_Work to complete:_
Repeat the entries exactly. Leave nothing out.

(Collected data)
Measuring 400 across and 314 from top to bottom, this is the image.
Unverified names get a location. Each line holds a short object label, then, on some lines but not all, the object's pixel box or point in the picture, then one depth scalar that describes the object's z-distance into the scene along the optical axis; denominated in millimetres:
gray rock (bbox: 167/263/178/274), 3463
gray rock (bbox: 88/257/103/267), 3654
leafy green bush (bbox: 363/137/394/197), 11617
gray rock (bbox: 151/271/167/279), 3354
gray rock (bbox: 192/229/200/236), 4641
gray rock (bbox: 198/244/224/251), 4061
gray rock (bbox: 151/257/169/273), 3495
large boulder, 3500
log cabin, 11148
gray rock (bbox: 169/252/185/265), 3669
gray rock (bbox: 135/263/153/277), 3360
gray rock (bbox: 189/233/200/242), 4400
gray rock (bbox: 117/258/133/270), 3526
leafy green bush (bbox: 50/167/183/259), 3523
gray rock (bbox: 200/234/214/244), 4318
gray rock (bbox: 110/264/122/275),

_Response:_
Measuring 400 across and 314 from top to bottom, this is the image.
Unverified names get a location. Each line holds a short object label, then, on some lines but not all, the object's pixel box or point in the picture, then one depth scalar that describes the object's z-distance into the scene along the optical axis; denominated in millimetres:
gray rock (bbox: 167/263/178/274), 3463
gray rock (bbox: 88/257/103/267), 3654
leafy green bush (bbox: 363/137/394/197), 11617
gray rock (bbox: 151/271/167/279), 3354
gray rock (bbox: 192/229/200/236), 4641
gray rock (bbox: 198/244/224/251), 4061
gray rock (bbox: 151/257/169/273), 3495
large boulder, 3500
log cabin, 11148
gray rock (bbox: 169/252/185/265), 3669
gray rock (bbox: 135/263/153/277), 3360
gray rock (bbox: 189/233/200/242), 4400
gray rock (bbox: 117/258/133/270), 3526
leafy green bush (bbox: 50/167/183/259), 3523
gray rock (bbox: 200/234/214/244), 4318
gray rock (bbox: 110/264/122/275),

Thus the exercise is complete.